» Directions for this task
Copy out every line of the listing below without changing anything, and leave the pictures out of your copy.

==== Data under study ====

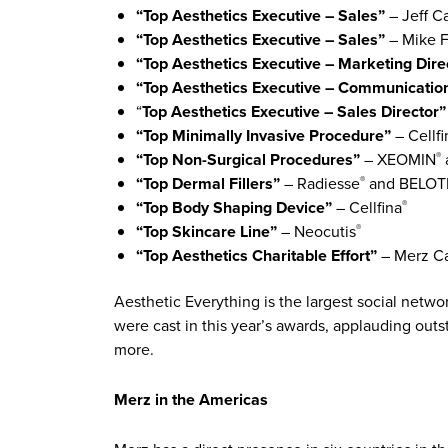
“Top Aesthetics Executive – Sales”
– Jeff Ca
“Top Aesthetics Executive – Sales”
– Mike F
“Top Aesthetics Executive – Marketing Dire
“Top Aesthetics Executive – Communicati
“
Top Aesthetics Executive – Sales Director
“Top Minimally Invasive Procedure”
– Cellfi
“Top Non-Surgical Procedures”
– XEOMIN
®
“Top Dermal Fillers”
– Radiesse
and BELO
®
“Top Body Shaping Device”
– Cellfina
®
“Top Skincare Line”
– Neocutis
®
“Top Aesthetics Charitable Effort”
– Merz C
Aesthetic Everything is the largest social netw
were cast in this year’s awards, applauding out
more.
Merz in the Americas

====

» Expected output
“Top Aesthetics Executive – Sales”
– Jeff Ca
“Top Aesthetics Executive – Sales”
– Mike F
“Top Aesthetics Executive – Marketing Dire
“Top Aesthetics Executive – Communicati
“
Top Aesthetics Executive – Sales Director
“Top Minimally Invasive Procedure”
– Cellfi
“Top Non-Surgical Procedures”
– XEOMIN
®
“Top Dermal Fillers”
– Radiesse
and BELO
®
“Top Body Shaping Device”
– Cellfina
®
“Top Skincare Line”
– Neocutis
®
“Top Aesthetics Charitable Effort”
– Merz C
Aesthetic Everything is the largest social netw
were cast in this year’s awards, applauding out
more.
Merz in the Americas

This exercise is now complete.